Assassination characters on target in ‘Bangkok’

Bangkok Dangerous

By Jae-Ha Kim
Chicago Sun-Times
December 14, 2001

3 stars

Kong is a deaf-mute assassin unable to hear his victims begging for mercy or the cacophonous roar of his gun as he completes his assignments. He quickly and meticulously silences his victims in “Bangkok Dangerous,” a beautiful, gory film in which there are no heroes–just bad guys and not-quite-as-bad guys.

Directed and written by twins Oxide and Danny Pang, the film assaults your senses with its stylized brutality. Set in Bangkok, the picture depicts the squalor of the characters’ lives. There is no beauty in this Bangkok–just dank despair.

Kong is used to living in isolation. His childhood was one of survival. Neighborhood children taunted him with cruel words and flying fists. Rather than showing compassion for the little boy, they pelted him with rocks. Lying on the road bleeding, clutching his little bag of groceries, he unleashes an animal-like cry that pierces the viewer’s heart.

Flash forward to modern-day Thailand. Kong’s baby face now has the gaunt, handsome look of a starving musician. But his eyes–sad and filled with despair–retain childlike wonder.

At a shooting range, where he has taken over his mother’s janitorial job, he is befriended by Joe and his girlfriend, Aom. Joe is a hitman and sees potential in Kong, who has perfect aim. Best of all, he is a silent partner grateful for the couple’s companionship. Joe teaches Kong how to kill and to live by the motto, “An eye for an eye.” When Joe’s hand is shot in a botched job, he is forced to rely on Kong for support.

The three lead actors are supreme in their roles.

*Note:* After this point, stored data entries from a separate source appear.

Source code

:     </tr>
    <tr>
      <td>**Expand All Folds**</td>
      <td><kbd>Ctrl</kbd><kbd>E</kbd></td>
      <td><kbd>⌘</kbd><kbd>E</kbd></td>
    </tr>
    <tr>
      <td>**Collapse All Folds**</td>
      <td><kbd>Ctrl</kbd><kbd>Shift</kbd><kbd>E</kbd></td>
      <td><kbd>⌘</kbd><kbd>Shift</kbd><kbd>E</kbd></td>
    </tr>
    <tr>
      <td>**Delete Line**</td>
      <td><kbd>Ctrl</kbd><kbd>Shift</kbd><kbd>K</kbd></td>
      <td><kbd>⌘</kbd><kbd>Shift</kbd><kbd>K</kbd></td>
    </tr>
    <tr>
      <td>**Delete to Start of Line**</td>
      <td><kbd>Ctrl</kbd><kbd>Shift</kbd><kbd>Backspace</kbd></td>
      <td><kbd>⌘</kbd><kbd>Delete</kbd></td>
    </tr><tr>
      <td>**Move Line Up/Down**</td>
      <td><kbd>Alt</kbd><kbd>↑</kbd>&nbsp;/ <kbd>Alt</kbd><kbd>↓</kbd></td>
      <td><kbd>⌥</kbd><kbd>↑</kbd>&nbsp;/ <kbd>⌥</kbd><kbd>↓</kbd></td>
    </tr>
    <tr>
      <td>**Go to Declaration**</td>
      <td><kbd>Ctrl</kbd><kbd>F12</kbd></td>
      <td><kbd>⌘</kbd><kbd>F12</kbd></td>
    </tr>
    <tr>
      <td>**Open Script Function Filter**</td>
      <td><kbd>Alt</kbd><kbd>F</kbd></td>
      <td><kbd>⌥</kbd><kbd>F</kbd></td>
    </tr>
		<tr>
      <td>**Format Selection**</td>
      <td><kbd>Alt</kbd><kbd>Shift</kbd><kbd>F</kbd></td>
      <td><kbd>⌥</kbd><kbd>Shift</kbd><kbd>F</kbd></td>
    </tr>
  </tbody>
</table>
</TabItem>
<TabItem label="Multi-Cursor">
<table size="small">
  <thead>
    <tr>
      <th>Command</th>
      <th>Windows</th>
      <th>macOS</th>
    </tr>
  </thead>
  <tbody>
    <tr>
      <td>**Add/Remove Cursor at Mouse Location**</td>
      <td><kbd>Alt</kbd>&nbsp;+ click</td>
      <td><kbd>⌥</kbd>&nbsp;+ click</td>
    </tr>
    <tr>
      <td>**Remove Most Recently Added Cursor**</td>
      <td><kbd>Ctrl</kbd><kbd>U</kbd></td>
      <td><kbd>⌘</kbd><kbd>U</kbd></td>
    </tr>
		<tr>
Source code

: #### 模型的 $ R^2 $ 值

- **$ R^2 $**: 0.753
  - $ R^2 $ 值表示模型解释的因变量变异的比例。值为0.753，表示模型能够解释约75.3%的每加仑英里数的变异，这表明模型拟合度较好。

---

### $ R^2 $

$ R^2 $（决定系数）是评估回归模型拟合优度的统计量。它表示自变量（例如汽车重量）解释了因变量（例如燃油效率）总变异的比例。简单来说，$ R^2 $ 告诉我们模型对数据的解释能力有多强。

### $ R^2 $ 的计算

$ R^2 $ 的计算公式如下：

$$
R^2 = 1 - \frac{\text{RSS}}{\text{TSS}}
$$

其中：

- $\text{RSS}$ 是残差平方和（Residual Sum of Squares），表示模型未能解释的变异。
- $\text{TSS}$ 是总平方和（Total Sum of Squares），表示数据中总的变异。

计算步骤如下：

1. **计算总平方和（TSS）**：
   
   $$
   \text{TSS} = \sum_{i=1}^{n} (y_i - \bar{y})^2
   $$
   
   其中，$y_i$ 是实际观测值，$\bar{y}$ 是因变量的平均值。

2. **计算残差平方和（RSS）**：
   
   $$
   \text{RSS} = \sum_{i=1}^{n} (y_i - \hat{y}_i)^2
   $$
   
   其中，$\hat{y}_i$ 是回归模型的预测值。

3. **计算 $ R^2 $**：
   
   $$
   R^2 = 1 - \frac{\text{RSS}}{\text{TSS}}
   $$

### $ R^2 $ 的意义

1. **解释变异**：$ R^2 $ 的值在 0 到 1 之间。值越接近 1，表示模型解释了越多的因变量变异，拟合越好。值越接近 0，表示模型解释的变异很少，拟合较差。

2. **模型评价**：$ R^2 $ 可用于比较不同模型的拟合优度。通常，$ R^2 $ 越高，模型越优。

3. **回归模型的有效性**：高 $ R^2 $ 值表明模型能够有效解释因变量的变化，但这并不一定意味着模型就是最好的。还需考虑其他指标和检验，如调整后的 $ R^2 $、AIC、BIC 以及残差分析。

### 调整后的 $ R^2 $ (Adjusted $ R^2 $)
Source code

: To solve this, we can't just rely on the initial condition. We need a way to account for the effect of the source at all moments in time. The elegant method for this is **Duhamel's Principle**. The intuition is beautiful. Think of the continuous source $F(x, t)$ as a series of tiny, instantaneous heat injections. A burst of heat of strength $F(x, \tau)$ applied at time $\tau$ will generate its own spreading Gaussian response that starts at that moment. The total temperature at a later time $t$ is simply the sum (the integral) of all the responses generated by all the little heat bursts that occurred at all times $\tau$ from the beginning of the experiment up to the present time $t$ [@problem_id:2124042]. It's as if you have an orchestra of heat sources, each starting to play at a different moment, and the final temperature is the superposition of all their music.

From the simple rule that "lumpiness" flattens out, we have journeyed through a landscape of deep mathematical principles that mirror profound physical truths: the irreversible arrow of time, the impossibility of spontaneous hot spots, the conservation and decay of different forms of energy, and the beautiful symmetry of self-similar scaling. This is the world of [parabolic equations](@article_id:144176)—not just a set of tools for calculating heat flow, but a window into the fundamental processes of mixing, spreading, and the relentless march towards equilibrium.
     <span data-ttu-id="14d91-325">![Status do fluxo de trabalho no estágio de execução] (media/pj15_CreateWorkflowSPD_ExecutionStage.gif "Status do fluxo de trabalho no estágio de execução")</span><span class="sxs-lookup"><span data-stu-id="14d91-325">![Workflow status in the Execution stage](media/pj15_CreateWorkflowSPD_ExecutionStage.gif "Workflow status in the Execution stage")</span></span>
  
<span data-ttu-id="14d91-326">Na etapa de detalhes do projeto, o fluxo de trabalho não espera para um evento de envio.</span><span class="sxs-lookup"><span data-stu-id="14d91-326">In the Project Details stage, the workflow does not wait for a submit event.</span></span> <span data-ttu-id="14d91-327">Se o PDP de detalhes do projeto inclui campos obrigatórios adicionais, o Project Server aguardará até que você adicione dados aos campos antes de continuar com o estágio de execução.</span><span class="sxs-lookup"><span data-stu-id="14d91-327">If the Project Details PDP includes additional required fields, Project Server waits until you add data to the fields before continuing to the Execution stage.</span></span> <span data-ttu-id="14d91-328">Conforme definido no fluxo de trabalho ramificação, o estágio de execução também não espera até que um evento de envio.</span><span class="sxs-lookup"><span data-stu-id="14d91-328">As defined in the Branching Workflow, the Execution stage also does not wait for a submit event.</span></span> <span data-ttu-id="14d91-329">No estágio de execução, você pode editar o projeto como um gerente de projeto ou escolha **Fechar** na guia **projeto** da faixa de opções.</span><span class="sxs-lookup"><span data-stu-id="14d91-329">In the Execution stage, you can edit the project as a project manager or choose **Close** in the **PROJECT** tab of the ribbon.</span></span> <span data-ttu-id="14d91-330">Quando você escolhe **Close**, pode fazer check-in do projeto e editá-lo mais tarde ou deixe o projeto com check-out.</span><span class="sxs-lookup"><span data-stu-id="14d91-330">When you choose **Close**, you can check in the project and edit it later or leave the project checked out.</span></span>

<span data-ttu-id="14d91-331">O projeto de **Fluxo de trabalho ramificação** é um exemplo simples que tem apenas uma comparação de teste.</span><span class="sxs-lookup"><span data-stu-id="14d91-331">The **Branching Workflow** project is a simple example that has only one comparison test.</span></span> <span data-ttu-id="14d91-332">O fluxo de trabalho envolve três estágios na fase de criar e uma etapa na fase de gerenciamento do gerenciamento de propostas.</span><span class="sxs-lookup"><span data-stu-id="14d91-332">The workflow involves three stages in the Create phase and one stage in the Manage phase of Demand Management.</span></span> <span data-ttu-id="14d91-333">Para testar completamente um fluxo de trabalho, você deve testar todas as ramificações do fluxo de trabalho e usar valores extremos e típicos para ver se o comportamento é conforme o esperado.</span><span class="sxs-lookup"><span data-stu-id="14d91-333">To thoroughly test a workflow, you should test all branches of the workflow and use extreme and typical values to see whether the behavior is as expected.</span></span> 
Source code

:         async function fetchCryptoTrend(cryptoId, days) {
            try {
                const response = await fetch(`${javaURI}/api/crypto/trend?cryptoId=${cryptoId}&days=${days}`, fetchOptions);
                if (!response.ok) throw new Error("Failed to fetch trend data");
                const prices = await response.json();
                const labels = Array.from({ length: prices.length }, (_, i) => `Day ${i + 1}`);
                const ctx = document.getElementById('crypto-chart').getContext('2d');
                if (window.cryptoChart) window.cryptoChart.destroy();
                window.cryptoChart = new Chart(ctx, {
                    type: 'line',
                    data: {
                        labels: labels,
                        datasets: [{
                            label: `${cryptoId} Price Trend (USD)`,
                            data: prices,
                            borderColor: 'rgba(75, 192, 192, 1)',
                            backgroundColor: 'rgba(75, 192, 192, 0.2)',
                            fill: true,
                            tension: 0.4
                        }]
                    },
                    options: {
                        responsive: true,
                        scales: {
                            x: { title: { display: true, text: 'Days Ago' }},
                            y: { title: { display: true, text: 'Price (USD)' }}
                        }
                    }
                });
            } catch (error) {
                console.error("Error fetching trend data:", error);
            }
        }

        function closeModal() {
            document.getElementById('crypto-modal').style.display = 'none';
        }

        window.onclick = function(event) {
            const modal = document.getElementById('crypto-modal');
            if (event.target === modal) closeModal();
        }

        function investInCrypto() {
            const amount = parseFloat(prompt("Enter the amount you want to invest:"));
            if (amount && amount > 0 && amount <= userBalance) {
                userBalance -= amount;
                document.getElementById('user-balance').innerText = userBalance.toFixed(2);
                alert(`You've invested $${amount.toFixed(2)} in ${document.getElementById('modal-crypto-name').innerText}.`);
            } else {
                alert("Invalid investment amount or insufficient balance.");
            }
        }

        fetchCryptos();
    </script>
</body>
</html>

As Kong, Pawalit Mongkolpisit projects vulnerability, even as he executes cold-blooded murder. Pisek Intrakanchit is confident, cocky and (at times) pathetic as Joe. And Patharawarin Timkul is wonderful as Aom, the tough-talking go-between whose no-nonsense demeanor is the catalyst for the trio’s demise.

They know their world is dangerous, but it’s the only reality they know. As Aom says, “It just feels like we might not see each other tomorrow,” so she memorizes everything about Kong every time she sends him out on an assignment.

The Pangs provide no morality lesson in their picture. Kong’s brutal childhood isn’t used as an excuse for his chosen profession and they don’t justify the trio’s actions by villainizing the victims, either. Some are innocent and no one really cares. Until the end.

The violence takes a breather with the introduction of Fon (Premsinee Ratanasopha), a beautiful, sweet pharmacist who lives with her grandmother. Unshaken by Kong’s disability, but unaware of his job–she thinks he is a gas station attendant–Fon invites him home for dinner. Her grandmother absentmindedly notes, “Your friend is very polite. He doesn’t talk too much.”

Kong takes Fon to a fair where he impresses her with his unfailing aim at a shooting gallery. Fon then treats him to a Charlie Chaplin silent film. He immerses himself in the movie where, for once, he is not at a disadvantage.

The filmmakers assault our senses with a frenetic soundtrack and gorgeous slo-mo dissolves with music video-perfect edits, but this isn’t an easy film to watch. The violence is graphic and there is little break from the action. But the acting and the photography make it a worthwhile trip to a place we hope doesn’t actually exist.